Wenn man Risiko reduzieren will wird man nicht umhin kommen sich zu informieren und einzuarbeiten. Je mehr man dies tut, desto weniger (ungewolltes) Risiko sollte man eingehen.

GetBetter
Legende
7.308 Beiträge

@Weinlese  schrieb:

Er könnte die Differenz aber auch durch einen komplett anderen Aktienmix erreichen, dann mit dem Risiko, in manchen Phasen einen Gewinn und in anderen einen Verlust einzufahren.


Ich kenne auch keine Details, vermute aber auch das es sich so verhält.

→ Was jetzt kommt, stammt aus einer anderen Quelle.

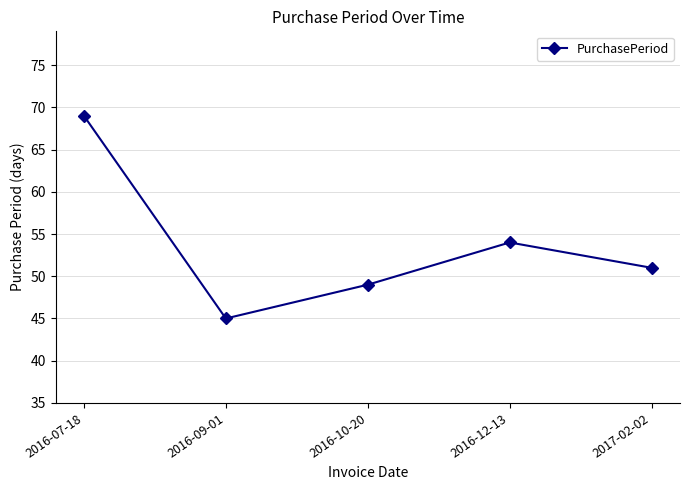

What position from the right is 2016-12-13?

2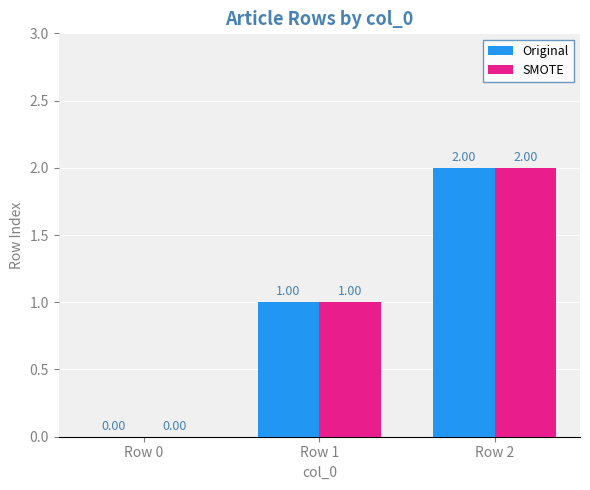

What is the sum of the Original values at Row 2 and Row 1?

3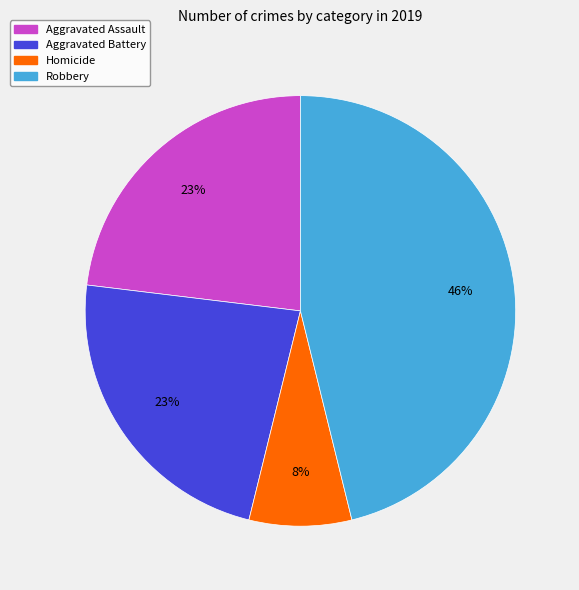

To the nearest percent, what is the average slice percentage?

25%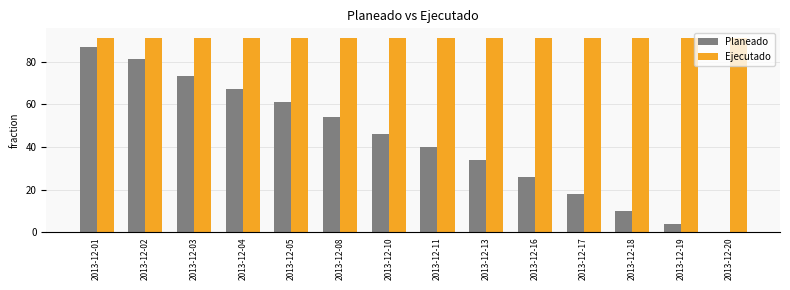

How many positive values does the Planeado series have?

13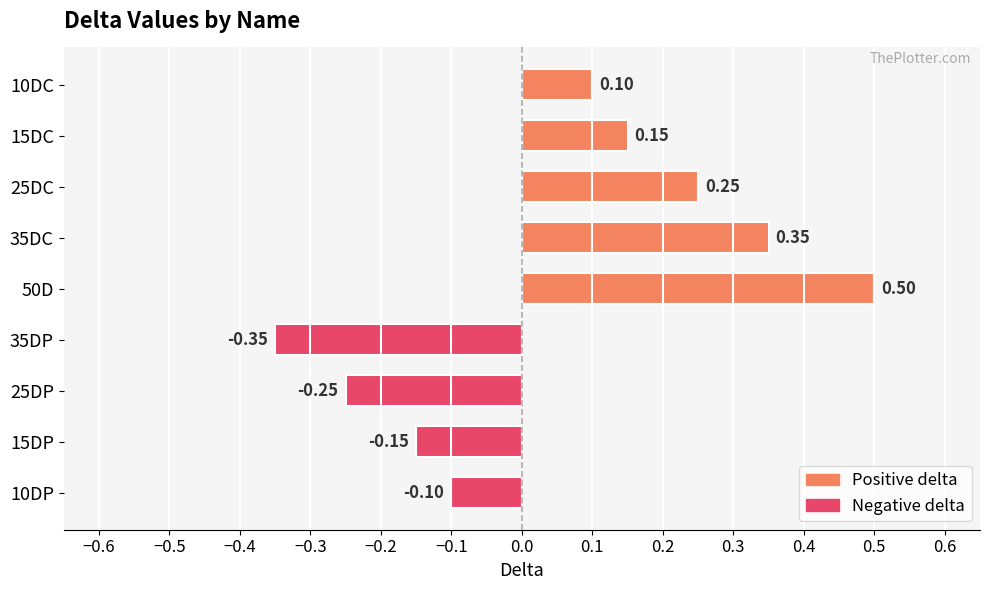

Where is the data nearest to the value 0?

10DP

Welcher Swap-Partner würde einem solchen Deal zustimmen wenn er zuverlässig dauernd drauflegen müsste? Es muss in seinem Interesse sein, in manchen Jahren einen Gewinn daraus zu ziehen. Dies passiert nur, wenn das Trägerportfolio in jenem Jahr besser lief als der abzubildende Index (vereinfacht ausgedrückt und ohne Berücksichtigung von Steuertricks etc.).

In Konsequenz muss ein ETF also ein Trägerportfolio anbieten, dass auch für den Swap-Partner sexy ist, sonst er würde er nicht einsteigen.

 

Keine Ahnung ob meine Vorstellung, dass dadurch auch Swapper ausschließlich in Qualität investieren, naiv ist. Jedenfalls schlafe ich momentan mit meinem Lyxor gut.